De plus en plus de personnes portent des masques, parfois les deux personnes sur une moto...si, si ! Les magasins ont ce qu'il faut, les mesures de distanciation sociale sont respectées. J'ai même trouvé du pain d'Auroville et je pense à investir dans une tablette de chocolat cette semaine...Il semble que certains quartiers ou immeubles soient mis sous séquestre, sans sommation. Je sors une à deux fois par semaine pour humer, pardon ce n'est pas le verbe d'actualité, mais essayer de percevoir ce qui se passe près de chez moi.Quelle ne fût pas ma surprise de trouver deux rues bloquées la semaine dernière en vidant mon compost à deux pas, pour finalement pouvoir librement circuler dans la rue principale. Tout cela n'est pas rationnel...et Indien.
Le confinement est prolongé pour deux semaines encore.

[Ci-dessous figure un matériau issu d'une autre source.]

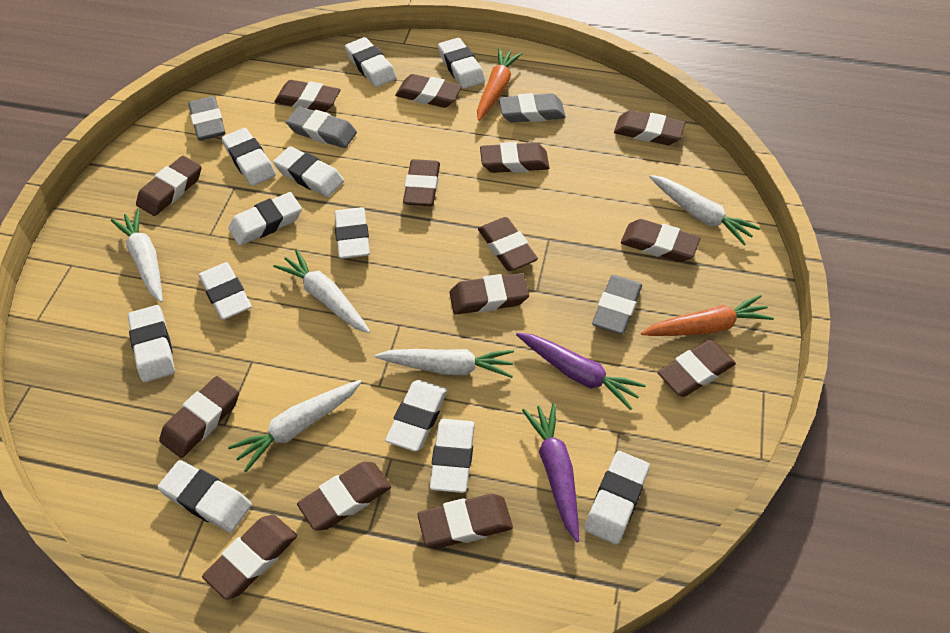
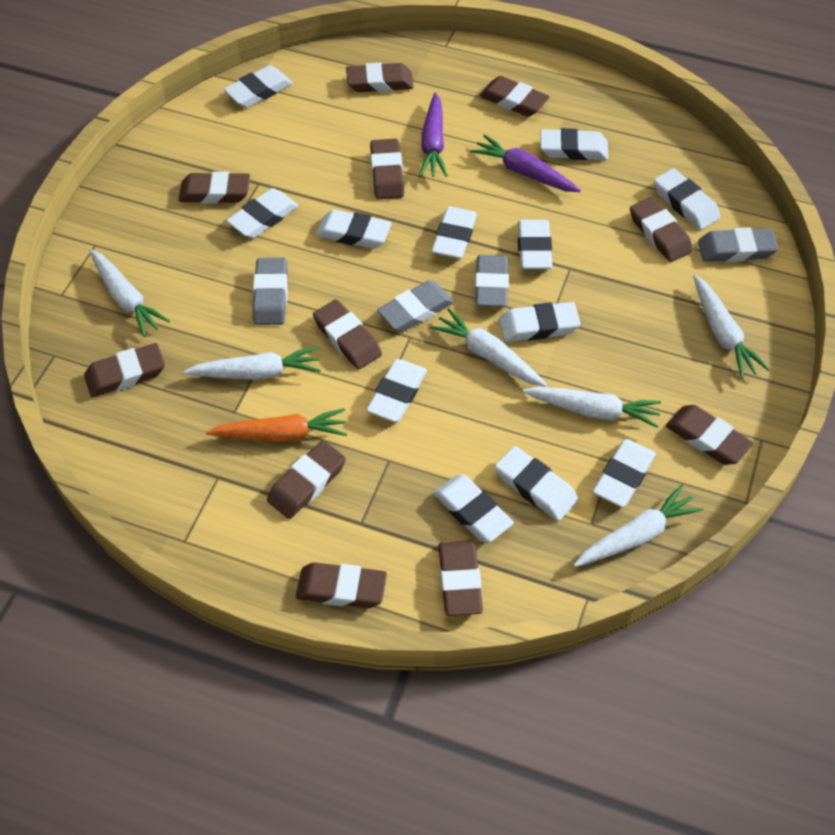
brown eraser: 14 -> 11
orange carrot: 2 -> 1
white carrot: 5 -> 6

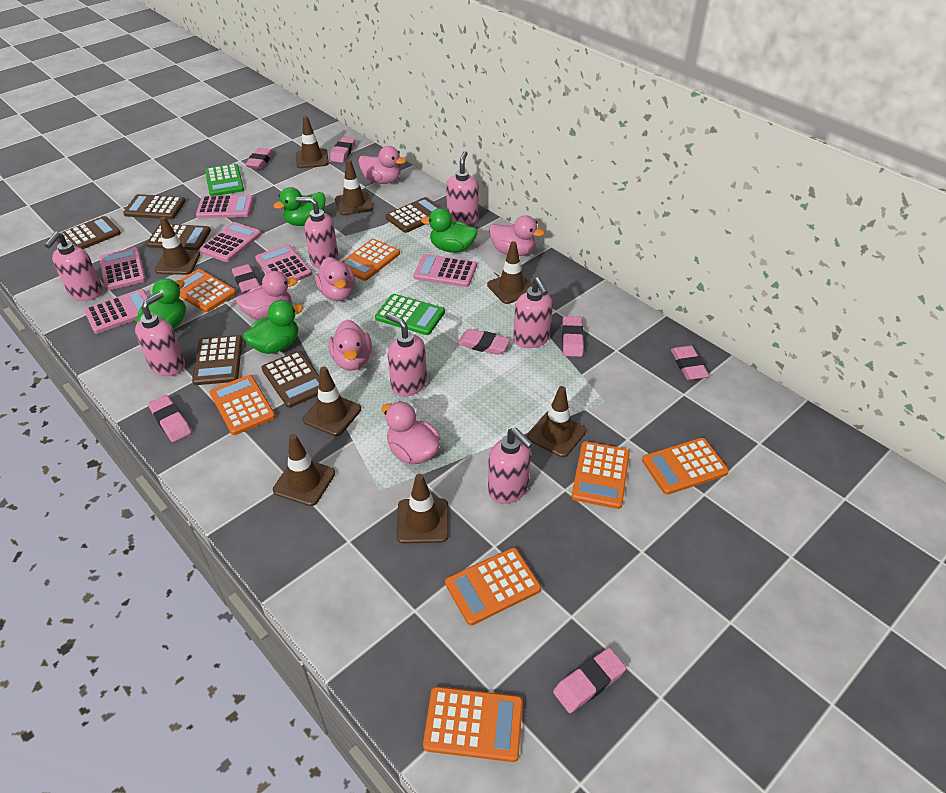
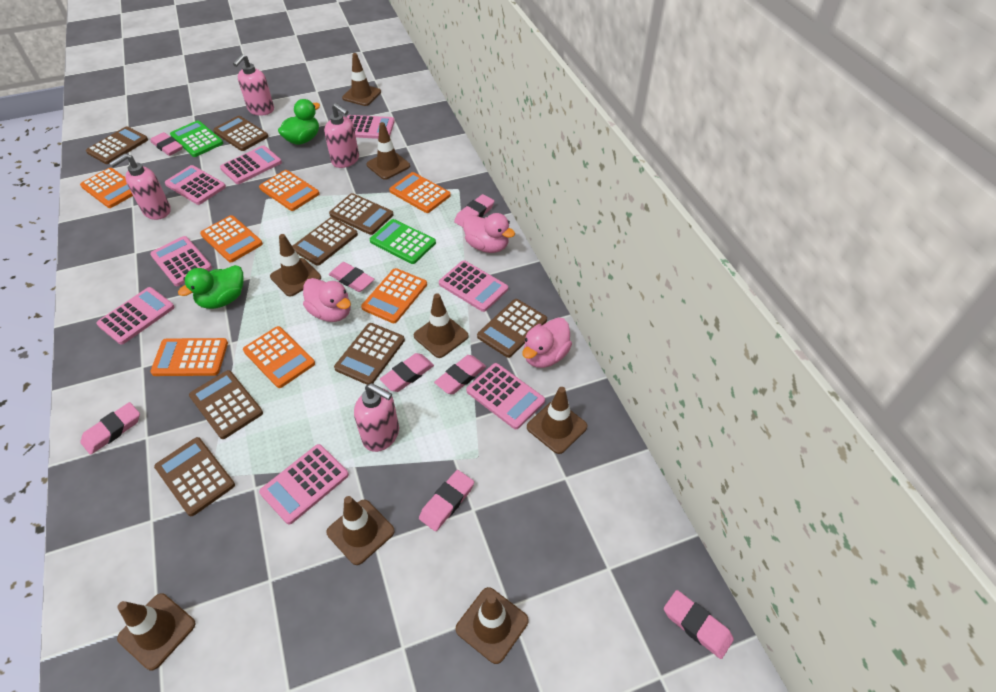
brown calculator: 6 -> 8
green duck: 4 -> 2
pink calculator: 6 -> 8
pink duck: 6 -> 3
pink soap dispenser: 7 -> 4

La question de l'information se pose, certains d'entre vous m'ont relatée quelques reportages, des infos qui ne me sont pas accessibles...car il n'y a pas d'info vue de l'intérieur. Le gouvernement exige que les journalistes ne relatent que l'information officielle, afin de ne pas semer la confusion. Et ici, l'officiel c'est la conjonction des Etats et du gouvernement central qui peuvent être contradictoires. Il vaut mieux ne rien savoir peut-être...
Je continue mes cours, toujours par téléphone car la bande passante est chaotique. C'est une expérience bien sûr d'être confinée dans un pays où j'ai choisi de vivre pour explorer, m'imprégner de son essence en étant confinée dans mon appartement . C'est peut-être cela la réponse, l'Inde invite au voyage intérieur. J'y suis...vraiment.